Aus meiner Rede vom 22. Mai 2014:

Denkmäler wirken durch sich selbst und brauchen keine Erklärungen. Aber: Es gibt nichts, was so unsichtbar sein kann wie ein Denkmal. Für die Ewigkeit gebaut, halten sie oft nur Jahrzehnte, weil sie den Menschen auf einmal nicht mehr zeitgemäß erscheinen. Dann werden sie entweder demontiert oder man läßt sie stehen und distanziert sich auf einer Tafel von dem plötzlich unerwünschten politischen Symbol.

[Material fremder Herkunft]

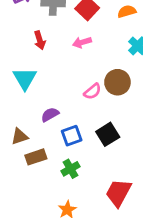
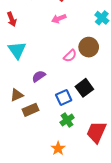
red arrow: (40, 40) -> (12, 19), moved
blue square: (72, 136) -> (64, 97), moved
green cross: (71, 169) -> (67, 120), moved

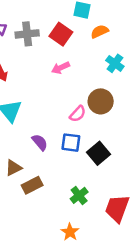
purple semicircle: (39, 76) -> (40, 142), turned 88
blue square: (64, 97) -> (71, 143), moved, turned 35

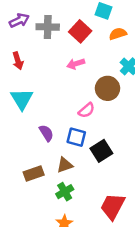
brown circle: (101, 101) -> (107, 88), moved
brown triangle: (13, 168) -> (65, 165), moved
green cross: (79, 195) -> (65, 192), moved

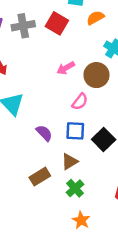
pink arrow: (76, 64) -> (66, 68), moved

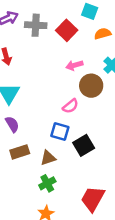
pink arrow: (66, 68) -> (74, 65), moved
purple semicircle: (44, 133) -> (12, 124), moved
brown rectangle: (40, 177) -> (20, 152), moved

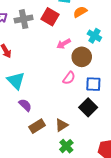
blue square: (60, 131) -> (93, 84), moved

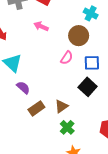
pink arrow: (64, 44) -> (41, 26), moved, turned 56

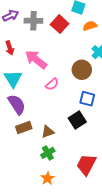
pink arrow: (41, 26) -> (36, 59), moved, size x1.6
pink semicircle: (67, 58) -> (52, 84), moved
purple semicircle: (23, 88) -> (17, 104), size x1.5

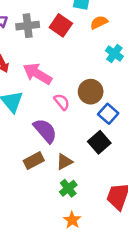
brown circle: (82, 70) -> (91, 92), moved
pink semicircle: (52, 84) -> (62, 102), turned -80
blue square: (87, 99) -> (108, 114), turned 35
purple semicircle: (17, 104) -> (45, 131), moved

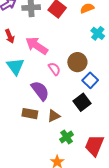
brown rectangle: (34, 161) -> (30, 114), turned 35
green cross: (68, 188) -> (67, 137), moved

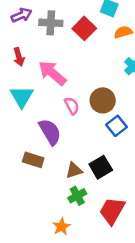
black square: (82, 102) -> (101, 167), moved
brown triangle: (54, 116) -> (74, 170), moved

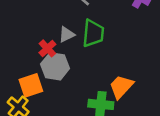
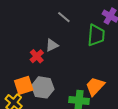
green trapezoid: (93, 33) -> (96, 35), moved
gray hexagon: (55, 66) -> (43, 87), moved

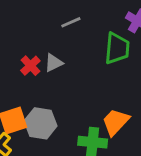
gray line: (64, 17) -> (71, 22), turned -64
red cross: (37, 56) -> (30, 66), moved

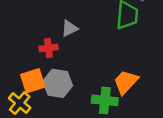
red cross: (30, 66) -> (48, 48), moved, turned 36

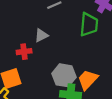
gray hexagon: (58, 83) -> (64, 75), moved

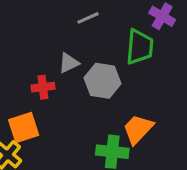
gray hexagon: (64, 75) -> (103, 81), moved

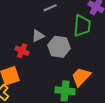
red cross: (43, 87) -> (22, 51), turned 32

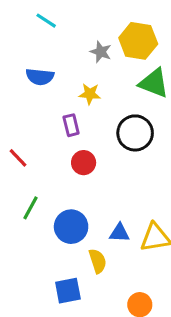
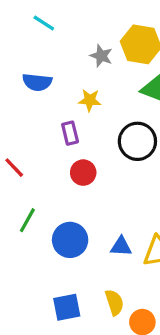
yellow semicircle: (98, 261) -> (114, 302), moved

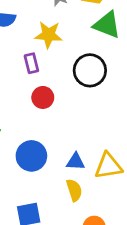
yellow star: (90, 100) -> (49, 35), size x1.4
yellow semicircle: (114, 302) -> (74, 190), moved

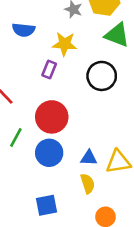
purple rectangle: (31, 63) -> (49, 70), turned 36
red circle: (43, 97) -> (52, 117), moved, size x1.6

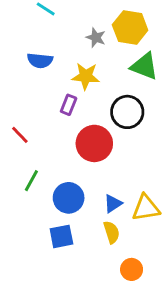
red circle: (52, 117) -> (94, 143), moved
blue triangle: (89, 158) -> (113, 204), turned -36
blue square: (47, 205) -> (61, 236), moved

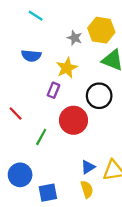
yellow star: (86, 76) -> (67, 68), turned -30
green line: (31, 181) -> (41, 137), moved
blue circle: (69, 198) -> (20, 175), moved

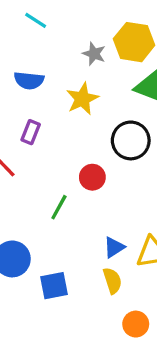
purple rectangle: (53, 90) -> (31, 132), moved
red circle: (73, 120) -> (92, 177), size x0.6
green line: (41, 137) -> (59, 207), moved

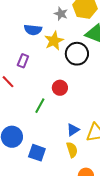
blue semicircle: (29, 80) -> (33, 30), moved
black circle: (131, 140) -> (77, 54), moved
blue square: (54, 286) -> (37, 153), turned 30

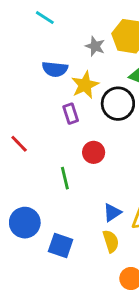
purple rectangle: (23, 61) -> (71, 114), moved, turned -40
green line: (40, 106) -> (65, 178), turned -42

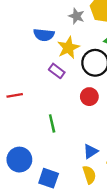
purple rectangle: (71, 114) -> (57, 71), turned -35
red line: (19, 144) -> (15, 95), turned -56
red circle: (94, 152) -> (89, 97), moved

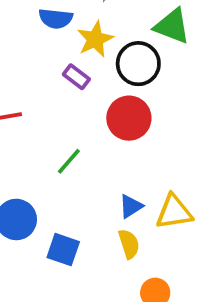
red circle: (89, 97) -> (129, 118), size x1.5
green line: (52, 123) -> (69, 161), turned 54

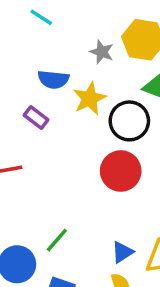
purple rectangle: (76, 77) -> (36, 117), moved
green line: (69, 161) -> (57, 240), moved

Der Eiserne Hindenburg, ein Holzstandbild, am 4. September 1915 in Berlin eingeweiht, wog 26 Tonnen und war 12 Meter hoch. Nach dem verlorenen Ersten Weltkrieg wurden die 21 Holzblöcke, aus denen dieser Hindenburg gefügt war, als Brennholz verfeuert. Der Kopf blieb zunächst erhalten, sollte in ein Museum geschafft werden, doch der hölzerne Hindenburg-Kopf paßte durch keine Tür; während des Zweiten Weltkriegs ging er verloren. Heute wird Hindenburg als der Reichspräsident in Erinnerung gebracht, der am 30. Januar 1933 Adolf Hitler zum Reichskanzler berief. Aber natürlich gibt es in der Bundesrepublik Straßen, Plätze, Brücken, Parks und auch Schulen und Kasernen, die weiterhin seinen Namen tragen und er ist in Hannover immer noch, [auch heute noch, im Jahr 2023], Ehrenbürger der Stadt. Gern beruft man sich, wenn es um die Beibehaltung solcher Ehrungen geht, auf ›Die Geschichte‹, ein Kollektivsingular, der alles zu rechtfertigen scheint.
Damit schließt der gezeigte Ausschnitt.